Texts without errors

Correct spelling is very important for machine translation, words are translated as they are found in the database and interpreted accordingly. Many editorial guidelines have already sufficiently dealt with writing and punctuation. Incorrect punctuation can result in a sentence not being read correctly by the MT. One example is the absence of commas when separating individual parts of a sentence, leading to subordinate clauses not being correctly recognized and parts of sentences being contracted. As a result, it incorrectly correlates the different parts of the sentence. The same applies to missing hyphens.

It is also possible that sentences are not translated as such when the final full stop is missing. Normally, such errors are detected and corrected during translation at the latest – when the translation is carried out by a human the risk of errors is lower.

The clearer the references, the higher the probability that MT will recognize the information correctly.

Coherence of markups

Regardless of whether a TMX editor, Adobe FrameMaker, Madcap Flare or another authoring system is used, texts are marked up to highlight sentences or words. Editorial guidelines provide rules for marking up texts. In addition, some rules should be extended for machine translation. When reading a text and its included markups or tags, MT can only recognize markups that it is already familiar with. Unknown markups, on the other hand, lead to an incorrect interpretation of correlations, as sentences are either read separately or markups are ignored and translates the corresponding positions as if they were “normal” words. These issues can be solved both manually as well as adding markups to the MT software.

Course of action

The list of possible problems that may arise with technical information and machine translation can be elaborated on further. After all, there will always be a subject that poses difficulties, and which could be coordinated better. It also demonstrates that rules for machine translation cannot be created overnight, let alone for universal application. Many rules that have been defined for comprehensible writing, and which primarily address the reader, can also apply to machine translation. However, certain cases in which only a human understands without problem represents unforeseen obstacles to machine translation.

Consider how the translation system can handle existing and future data efficiently.

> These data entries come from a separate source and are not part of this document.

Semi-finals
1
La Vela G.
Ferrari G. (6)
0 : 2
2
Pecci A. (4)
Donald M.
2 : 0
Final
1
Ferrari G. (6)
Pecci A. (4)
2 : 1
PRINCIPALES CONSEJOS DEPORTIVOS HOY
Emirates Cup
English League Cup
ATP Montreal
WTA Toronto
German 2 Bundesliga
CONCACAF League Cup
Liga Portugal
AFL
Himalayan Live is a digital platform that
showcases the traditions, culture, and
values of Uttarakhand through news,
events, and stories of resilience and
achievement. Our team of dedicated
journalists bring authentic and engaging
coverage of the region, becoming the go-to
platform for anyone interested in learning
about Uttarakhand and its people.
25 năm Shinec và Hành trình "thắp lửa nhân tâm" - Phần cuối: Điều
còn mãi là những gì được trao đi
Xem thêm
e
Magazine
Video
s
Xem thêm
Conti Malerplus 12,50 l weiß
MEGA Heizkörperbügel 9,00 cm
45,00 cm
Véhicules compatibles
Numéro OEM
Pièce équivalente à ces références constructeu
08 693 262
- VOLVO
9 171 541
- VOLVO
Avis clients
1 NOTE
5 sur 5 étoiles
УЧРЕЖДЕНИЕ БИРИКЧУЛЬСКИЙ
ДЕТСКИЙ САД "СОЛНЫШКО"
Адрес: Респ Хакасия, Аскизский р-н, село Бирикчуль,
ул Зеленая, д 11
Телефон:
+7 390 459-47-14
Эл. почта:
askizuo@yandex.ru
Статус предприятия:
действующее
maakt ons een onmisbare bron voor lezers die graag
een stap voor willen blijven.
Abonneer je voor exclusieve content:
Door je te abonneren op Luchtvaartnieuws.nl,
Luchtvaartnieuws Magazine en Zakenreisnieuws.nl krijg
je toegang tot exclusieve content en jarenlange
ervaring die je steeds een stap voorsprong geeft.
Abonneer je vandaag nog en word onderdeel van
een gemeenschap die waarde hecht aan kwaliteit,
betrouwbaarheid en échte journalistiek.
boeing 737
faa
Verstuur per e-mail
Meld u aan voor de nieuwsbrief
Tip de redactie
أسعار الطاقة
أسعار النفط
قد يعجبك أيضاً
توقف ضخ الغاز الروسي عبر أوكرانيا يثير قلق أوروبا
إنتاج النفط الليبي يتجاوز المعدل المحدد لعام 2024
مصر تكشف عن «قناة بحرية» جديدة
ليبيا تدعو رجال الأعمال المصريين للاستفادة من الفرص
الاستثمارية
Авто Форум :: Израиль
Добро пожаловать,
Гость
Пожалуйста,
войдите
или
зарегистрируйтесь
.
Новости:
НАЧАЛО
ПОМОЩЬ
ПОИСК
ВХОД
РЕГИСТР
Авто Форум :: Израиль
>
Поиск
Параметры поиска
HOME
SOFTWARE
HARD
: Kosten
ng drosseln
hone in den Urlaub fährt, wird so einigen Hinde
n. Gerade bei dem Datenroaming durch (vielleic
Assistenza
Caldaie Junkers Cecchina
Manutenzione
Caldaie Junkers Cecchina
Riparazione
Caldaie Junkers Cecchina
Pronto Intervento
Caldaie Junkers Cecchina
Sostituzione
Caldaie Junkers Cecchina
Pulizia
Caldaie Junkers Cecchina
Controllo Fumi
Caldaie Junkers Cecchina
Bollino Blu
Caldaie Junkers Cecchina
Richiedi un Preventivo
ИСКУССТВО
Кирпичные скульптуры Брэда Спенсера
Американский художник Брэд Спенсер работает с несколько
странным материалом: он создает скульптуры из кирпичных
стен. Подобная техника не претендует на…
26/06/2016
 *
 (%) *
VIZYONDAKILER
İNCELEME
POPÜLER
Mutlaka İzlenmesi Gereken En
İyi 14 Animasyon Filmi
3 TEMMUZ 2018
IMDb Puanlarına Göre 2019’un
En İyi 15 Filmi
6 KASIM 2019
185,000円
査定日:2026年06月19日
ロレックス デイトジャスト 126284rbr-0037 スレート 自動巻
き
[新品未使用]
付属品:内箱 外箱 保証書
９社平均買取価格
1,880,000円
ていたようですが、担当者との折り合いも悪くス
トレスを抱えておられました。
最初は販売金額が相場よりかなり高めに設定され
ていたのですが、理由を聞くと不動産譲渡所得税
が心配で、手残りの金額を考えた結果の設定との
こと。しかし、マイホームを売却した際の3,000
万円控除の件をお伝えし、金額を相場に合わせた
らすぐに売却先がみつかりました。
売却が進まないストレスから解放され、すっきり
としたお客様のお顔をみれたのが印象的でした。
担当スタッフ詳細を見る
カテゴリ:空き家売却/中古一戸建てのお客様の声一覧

With advances in neural machine translation and artificial intelligence, one might think that the adaptation of rules is not necessary. After all, such systems are trained using larger generic and adapted datasets, which could result in understandable and correct translations. But this impression is deceptive. Translation errors in the target language are usually only detected by native speakers and only when the action to be taken does not make sense.

Reduce inconsistent or ambiguous expressions.

If no effort to reduce inconsistent or ambiguous expressions in technical information is made, the quality of the translations will deteriorate. This can also happen when translating with a translation memory system.

Check rule adjustment for each text type.

Rules are then applicable in different areas, regardless of the subject area, text type or addressee, and will contribute to translation quality. To review and validate existing and new rules makes working with developments in machine translation interesting. It is important to analyze how individual systems behave with different text types. The goal is to one day be able to facilitate texts that can be written for both humans and machines.